Is Kerry soft on terror?

Yesterday, I looked at the National Security Blog and discovered a post entitled "ElBaradei's Warning: We Can't Sit Idly By." After running a long quote noting the importance of the threat from nuclear proliferation, the blogger, John Little, then refers readers to a recent quote by John Kerry claiming that the threat of terrorism had been overstated by the Bush administration. Poke around the website and you know Little is not making this contrast because he agrees with Kerry.

Little implies that even UN-types like ElBaradei agree that nuclear proliferation is a great threat, while Kerry disagrees.

This is a misleading argument on many levels.

First, I'm sure ElBaradei and Kerry would agree that the world is not sitting idly by on the proliferation question. Indeed, both would agree that the Nonproliferation Treaty (NPT) and IAEA are important norms and institutions that need to be strengthened. Both support ongoing work by the international community to engage potential proliferants in meaningful dialogue about their programs, inspect their facilities, and disarm them via arms control. Sanctions have been used to great affect against many worrisome states.

This was the pathway used effectively against Iraq and is in various stages in Libya, North Korea and Iran. By contrast, of course, the Bush administration quickly reversed sanctions against Pakistan in fall 2001, imposed because of their nuclear tests in 1998. They wanted Pakistan's help against the Taliban regime in Afghanistan and decided the near-term anti-terror policies were more important than the long-term non-proliferation policies.

Moreover, it was the Bush administration who didn't trust the IAEA's March 2003 finding that Iraq had no nuclear weapon. As I noted recently, Cheney basically accused the IAEA of being fools.

All of these decisions are debatable, but it is obviously false to portray one's political opponents as weak on a particular type of threat just because they feel that it might deserve greater or lesser attention. Kerry clearly supports numerous anti-terror and nonproliferation efforts.

> _Data excerpt_
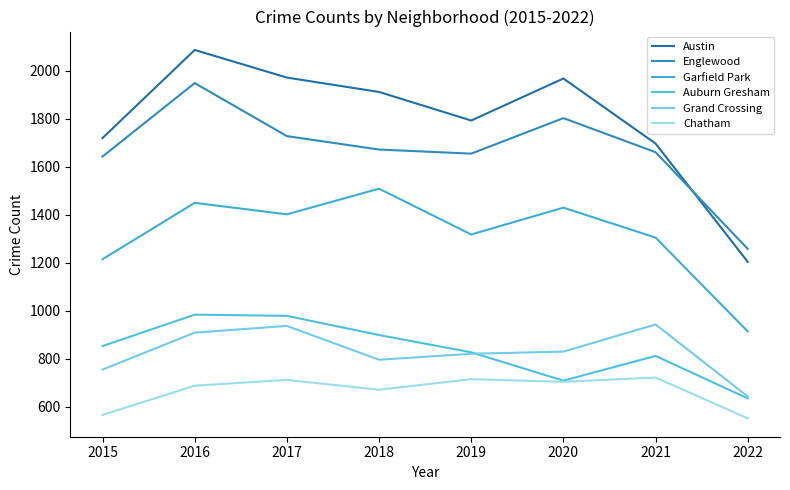

The Auburn Gresham series shows 898 at 2018. True or false?

True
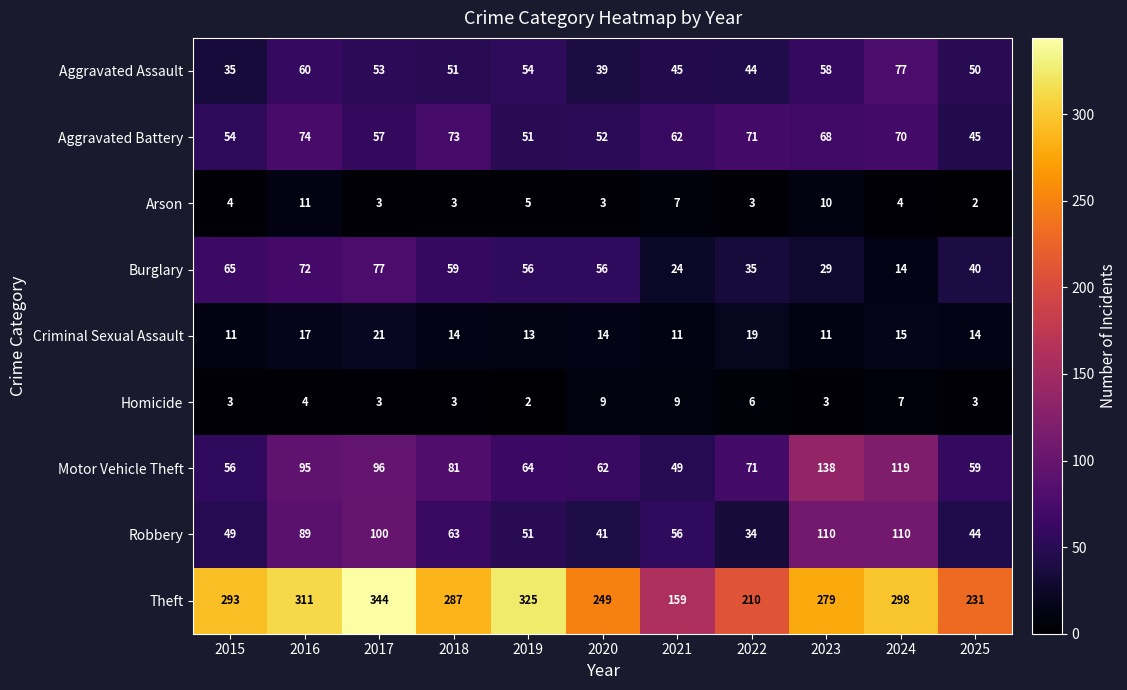

What is the average value of the Aggravated Battery series?

62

> _Tasks to carry out_
a. According to the blog post on Kerry and terrorism, why did the Bush administration reverse the sanctions against Pakistan in fall 2001?
b. Can you sum up the blog post on Kerry and terrorism in two sentences?
c. Write the next paragraph of the blog post on Kerry and terrorism, picking up after its final sentence.

> _Replies_
a. It wanted Pakistan's help against the Taliban regime in Afghanistan.

b. The author calls it misleading that blogger John Little sets ElBaradei's warning about nuclear proliferation against Kerry's claim that the Bush administration overstated the terrorist threat, arguing that both men would back the NPT, the IAEA, inspections, arms control and sanctions. The author adds that the Bush administration reversed sanctions on Pakistan and distrusted the IAEA's finding that Iraq had no nuclear weapon, and concludes that Kerry clearly supports numerous anti-terror and nonproliferation efforts.

c.
Second, Kerry was talking about terrorism and not proliferation per se, which the Bush administration has linked since the "axis of evil" reference in the State of the Union address in January 2002.

Sure, there's a risk that terrorists could obtain nuclear material, and ElBaradei acknowledges that, but Kerry was talking about the threats I was discussing in multiple posts yesterday. Edwards and Dean, for example, explicitly discussed September 11 in response to the same question.

Bush's blurring of these threats conveniently occurred after its policy reversal on Pakistan (and India, I might add). This blurring has not served the US well in Iraq. After all, the administration's hand-picked hawkish arms inspector, David Kay, himself declared the preemption policy DOA. This is the primary new policy option the administration has announced to address proliferation threats. The Iraq war weakened the US posture.

Third, Kerry and other Democrats have been proposing all sorts of policies to fight terror and work against proliferation (like spending a lot more money on Nunn-Lugar to protect former Soviet arms stocks). They oppose the unilateralist and inflammatory policy pursued by the Bush administration.

In other words, Democrats primarily disagree with the administration about the means to fight the war on terror, not so much about the ends. It is absolutely false to try to frame the national security debate as if Democrats don't care about these issues. They do care a great deal, but they often have different tools in mind.

Of course, many Democrats, including Kerry, think the administration has exaggerated the threats to build public support for its "war on terror." It's pretty clear that the threat from Iraq was exaggerated, including the alleged link to al Qaeda.

Numerous people in the national security establishment (the Pentagon, the intelligence agencies, the think tanks) essentially agree with Kerry about the Bush administration's views of many of these threats. Indeed, the Wesley Clark/James Webb view might represent a plurality opinion -- Iraq was a distraction from the real war on terror.

That doesn't mean that everyone doesn't also agree with ElBaradei about the importance of proliferation.

In sum, neither the Kerry position on the war nor his position on terror are inconsistent. Terrorism and proliferation are worrisome, but other issues matter too and the administration has inflated threats (and arguably had political reasons for doing so). Kerry and the Democrats have advanced many worthwhile ideas about strengthening multilateral cooperation and targeting higher priority concerns.

By way of contrast, do the Republicans have careful plans to insure the 40 million who lack health insurance? Do they have an economic idea other than making permanent the tax cuts for the wealthiest Americans?